Ему было нелегко отказаться от своих здешних приятелей и вообще от лагерной жизни. И это не только потому, что здесь у него была полная свобода агитировать заключенных, большинство которых, по его словам, «нуждались в том, чтобы от бунта их подвели к революции». Главное, атмосфера, окружавшая его здесь, была словно создана для него: она придавала ему бодрости, и у него все время было такое ощущение, что, если бы не болезнь, ему бы в лагере прекрасно жилось.

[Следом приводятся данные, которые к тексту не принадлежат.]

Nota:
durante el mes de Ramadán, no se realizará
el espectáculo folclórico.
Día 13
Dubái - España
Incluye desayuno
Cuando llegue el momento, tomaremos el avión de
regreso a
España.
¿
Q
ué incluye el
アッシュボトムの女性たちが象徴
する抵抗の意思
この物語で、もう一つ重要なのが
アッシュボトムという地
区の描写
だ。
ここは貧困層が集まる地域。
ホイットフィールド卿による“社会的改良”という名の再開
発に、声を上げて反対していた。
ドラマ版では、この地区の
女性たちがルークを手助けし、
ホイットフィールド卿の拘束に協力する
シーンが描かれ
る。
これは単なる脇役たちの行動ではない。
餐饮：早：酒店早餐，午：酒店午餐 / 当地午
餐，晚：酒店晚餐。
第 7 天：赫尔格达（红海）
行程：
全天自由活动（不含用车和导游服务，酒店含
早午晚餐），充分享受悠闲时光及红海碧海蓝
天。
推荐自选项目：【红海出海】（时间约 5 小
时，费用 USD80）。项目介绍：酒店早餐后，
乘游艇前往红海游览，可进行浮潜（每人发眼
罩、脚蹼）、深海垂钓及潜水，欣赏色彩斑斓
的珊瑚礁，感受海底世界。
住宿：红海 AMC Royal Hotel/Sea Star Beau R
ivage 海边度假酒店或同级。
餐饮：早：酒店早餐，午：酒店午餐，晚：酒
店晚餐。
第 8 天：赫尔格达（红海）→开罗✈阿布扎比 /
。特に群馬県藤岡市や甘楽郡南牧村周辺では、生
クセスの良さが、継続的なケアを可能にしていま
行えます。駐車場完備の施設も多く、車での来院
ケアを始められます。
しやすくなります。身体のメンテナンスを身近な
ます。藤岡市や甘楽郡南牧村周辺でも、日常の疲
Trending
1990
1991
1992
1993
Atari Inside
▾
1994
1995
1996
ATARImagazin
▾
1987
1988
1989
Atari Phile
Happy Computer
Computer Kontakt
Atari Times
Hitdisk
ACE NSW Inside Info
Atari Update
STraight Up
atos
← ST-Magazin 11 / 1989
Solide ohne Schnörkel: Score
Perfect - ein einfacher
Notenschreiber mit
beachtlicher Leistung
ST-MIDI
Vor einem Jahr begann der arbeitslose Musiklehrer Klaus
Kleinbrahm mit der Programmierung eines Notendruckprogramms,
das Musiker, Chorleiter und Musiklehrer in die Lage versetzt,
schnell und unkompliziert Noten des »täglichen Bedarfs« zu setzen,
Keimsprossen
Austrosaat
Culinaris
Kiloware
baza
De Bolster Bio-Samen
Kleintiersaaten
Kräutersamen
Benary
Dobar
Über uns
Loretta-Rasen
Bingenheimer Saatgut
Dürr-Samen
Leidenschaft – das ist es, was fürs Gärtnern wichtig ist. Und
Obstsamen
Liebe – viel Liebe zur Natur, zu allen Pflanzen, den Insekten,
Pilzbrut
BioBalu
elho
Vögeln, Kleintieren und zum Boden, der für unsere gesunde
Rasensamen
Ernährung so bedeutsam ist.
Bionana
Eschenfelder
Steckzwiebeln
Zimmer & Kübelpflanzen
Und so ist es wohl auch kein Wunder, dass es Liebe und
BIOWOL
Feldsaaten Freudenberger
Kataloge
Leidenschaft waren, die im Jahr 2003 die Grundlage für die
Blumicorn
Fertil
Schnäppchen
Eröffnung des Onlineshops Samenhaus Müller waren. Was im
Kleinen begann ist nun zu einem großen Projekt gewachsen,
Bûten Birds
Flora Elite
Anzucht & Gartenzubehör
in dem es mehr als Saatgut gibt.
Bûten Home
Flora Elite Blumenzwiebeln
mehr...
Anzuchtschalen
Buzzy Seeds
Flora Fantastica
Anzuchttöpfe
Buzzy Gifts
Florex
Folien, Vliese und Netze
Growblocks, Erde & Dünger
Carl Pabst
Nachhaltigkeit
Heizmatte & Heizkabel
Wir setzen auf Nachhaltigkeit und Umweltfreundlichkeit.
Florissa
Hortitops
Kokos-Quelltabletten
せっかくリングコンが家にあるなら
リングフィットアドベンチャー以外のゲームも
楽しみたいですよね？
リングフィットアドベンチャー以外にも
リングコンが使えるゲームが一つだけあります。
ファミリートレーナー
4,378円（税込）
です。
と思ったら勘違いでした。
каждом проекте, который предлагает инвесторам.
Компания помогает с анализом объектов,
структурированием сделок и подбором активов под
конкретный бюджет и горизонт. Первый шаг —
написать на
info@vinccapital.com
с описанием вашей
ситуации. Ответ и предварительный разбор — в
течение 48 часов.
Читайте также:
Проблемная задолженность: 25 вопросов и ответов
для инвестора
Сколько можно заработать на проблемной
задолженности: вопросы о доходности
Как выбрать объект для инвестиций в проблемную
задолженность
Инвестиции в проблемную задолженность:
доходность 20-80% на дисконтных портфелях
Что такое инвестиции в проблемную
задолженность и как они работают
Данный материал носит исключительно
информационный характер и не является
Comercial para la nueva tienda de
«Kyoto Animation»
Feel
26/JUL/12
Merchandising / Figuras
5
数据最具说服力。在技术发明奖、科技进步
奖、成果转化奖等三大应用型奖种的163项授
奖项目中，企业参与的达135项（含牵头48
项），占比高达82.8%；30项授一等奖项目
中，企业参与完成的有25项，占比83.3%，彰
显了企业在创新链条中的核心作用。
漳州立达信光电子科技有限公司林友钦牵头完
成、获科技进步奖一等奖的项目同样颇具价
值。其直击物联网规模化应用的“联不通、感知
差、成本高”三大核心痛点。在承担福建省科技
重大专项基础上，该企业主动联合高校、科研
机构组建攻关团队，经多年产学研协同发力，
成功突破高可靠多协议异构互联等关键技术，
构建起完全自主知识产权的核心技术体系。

Там, за воротами лагеря, остались приблизительные и всегда компромиссные решения, двусмысленные проблемы, вся эта кипучая и часто обескураживающая, сложная жизнь. Наконец-то мир пришел в соответствие с такой дорогой его сердцу черно-белой схемой манихейства, с ее четким разграничением добра и зла, с той самой схемой, вне рамок которой, как он сам себе признавался, у него иногда почва уходила из-под ног. А здесь простейшее дихотомическое разветвление, и не в теории — в жизни. По эту сторону колючей проволоки — честнейшие люди, борцы за правое дело, друзья, плечом к плечу с которыми надо сражаться; по ту сторону, начиная с полицейских постов и сторожевых вышек, — черный мир врагов, мерзавцев, тех, против которых надо сражаться. А между этими двумя мирами ничего, лишь эта граница, непроницаемость которой подчеркнута жирной чертой колючей проволоки. Внутри этих миров тоже никаких различий. Если бы его отправили в госпиталь, Рамдан снова оказался бы на рубеже этих миров, там, где размыты, смазаны краски и где зрение его не столь остро.
Каждые две недели его, как и всех остальных, вызывали в «исповедальню». Он оставался один на один с офицером психологической службы, который начинал с того, что обещал полное соблюдение тайны, и тут же предлагал рассказывать ему что угодно и спрашивать его о чем угодно. Таким образом, через каждые две недели измерялась эволюция в «лучшую сторону» в каждом из заключенных, а затем нередко предпринимались попытки скомпрометировать некоторых из них до такой степени, чтобы у них уже не оставалось путей к отступлению и чтобы с каждым днем от них можно было требовать все больше и больше. Тех, кого зачисляли в разряд неисправимых, быстро переставали вызывать.
Лагерный комитет уполномочил Рамдана как можно чаще наведываться в «исповедальню» с целью если и не переубедить капитана-исповедника, то по крайней мере нейтрализовать его деятельность. После каждой встречи с ним Рамдан был обязан отчитываться перед комитетом.
Почти целый час уже вел Рамдан беседу с «исповедником» и с помощью неистощимого запаса своих аргументов с самым невинным видом загнал в тупик горе-диалектика, офицера психологической службы. Тот, не выдержав, заорал:
— Здесь лагерь смерти! Понял? И если хочешь отсюда выйти, делай, что положено.